Instructions for the task:
Nothing but the lines from the one with "font-weight: normal;" through the end of the listing should be reproduced, each exactly and with pictures omitted.

Data to examine: Begin

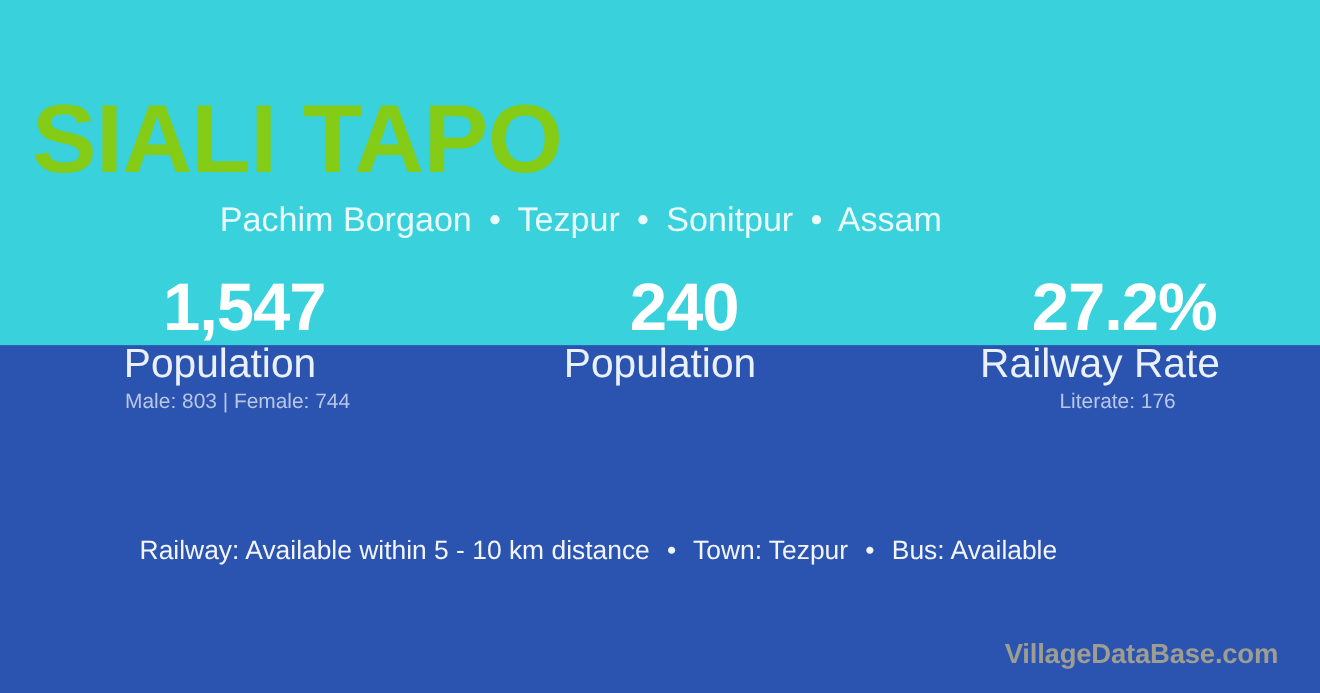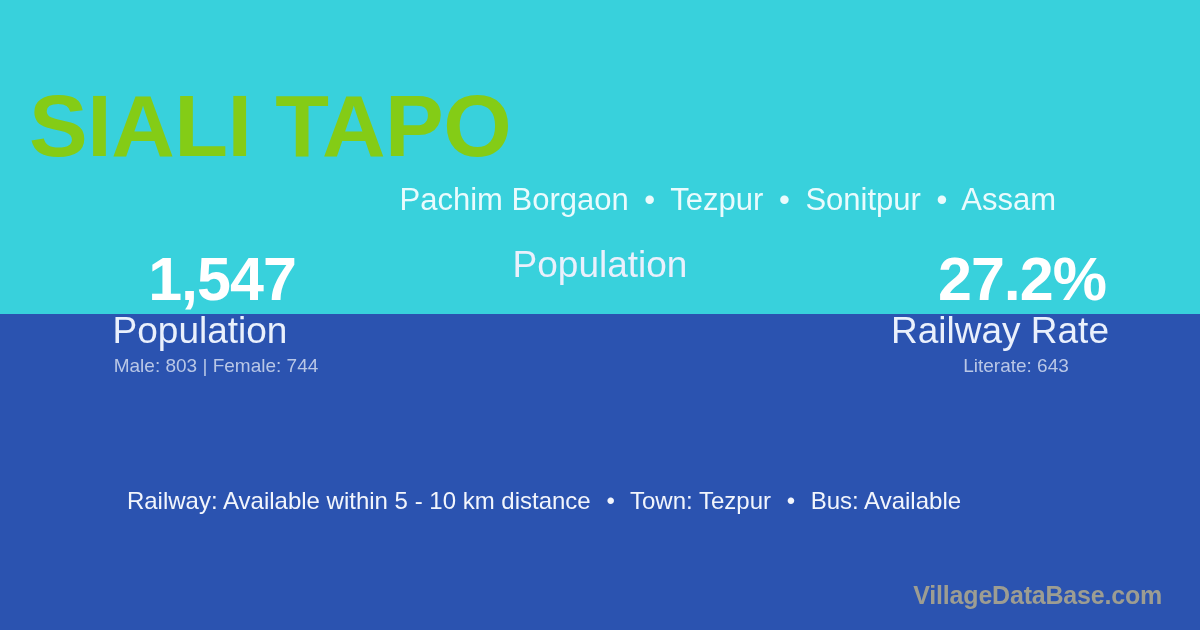--- a/index.html
+++ b/index.html
@@ -67,7 +67,7 @@
     left: 0;
     top: 180px;
     width: 1056px;
-    text-align: right;
+    text-align: center;
     font-size: 31px;
     line-height: 40px;
     font-weight: normal;

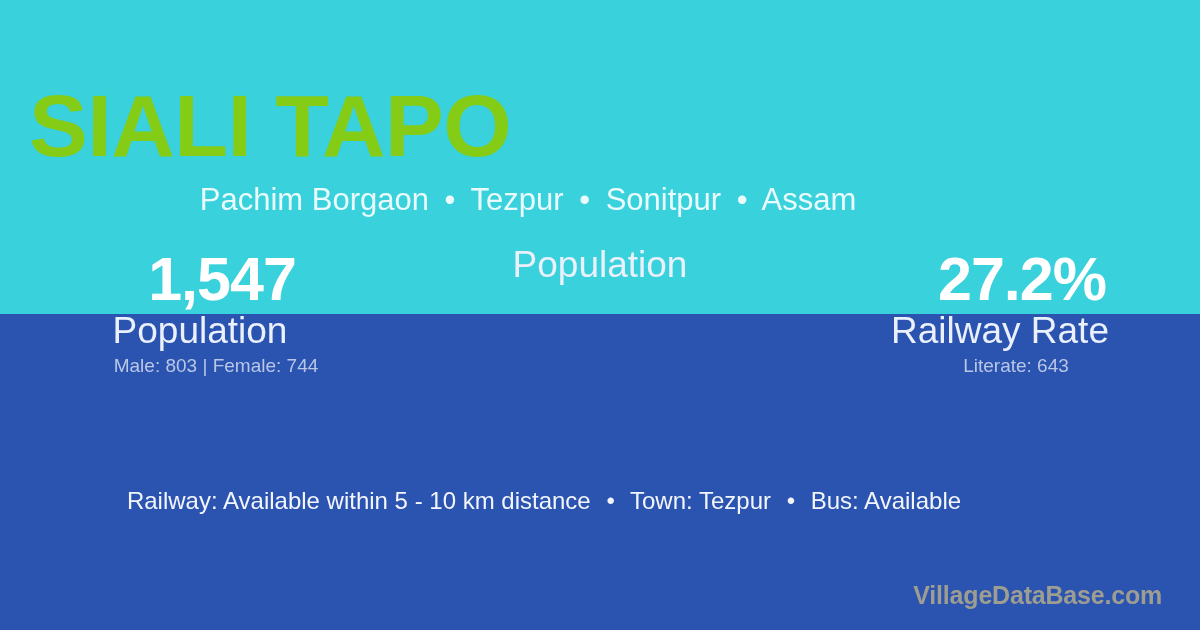--- a/index.html
+++ b/index.html
@@ -188,6 +188,7 @@
     </div>
 
     <div class="stat-block">
+      <span class="stat-value">240</span>
       <span class="stat-label">Population</span>
       <span class="stat-sub"></span>
     </div>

Data to examine: End

Exercise result:
     font-weight: normal;

--- a/index.html
+++ b/index.html
@@ -188,6 +188,7 @@
     </div>
 
     <div class="stat-block">
+      <span class="stat-value">240</span>
       <span class="stat-label">Population</span>
       <span class="stat-sub"></span>
     </div>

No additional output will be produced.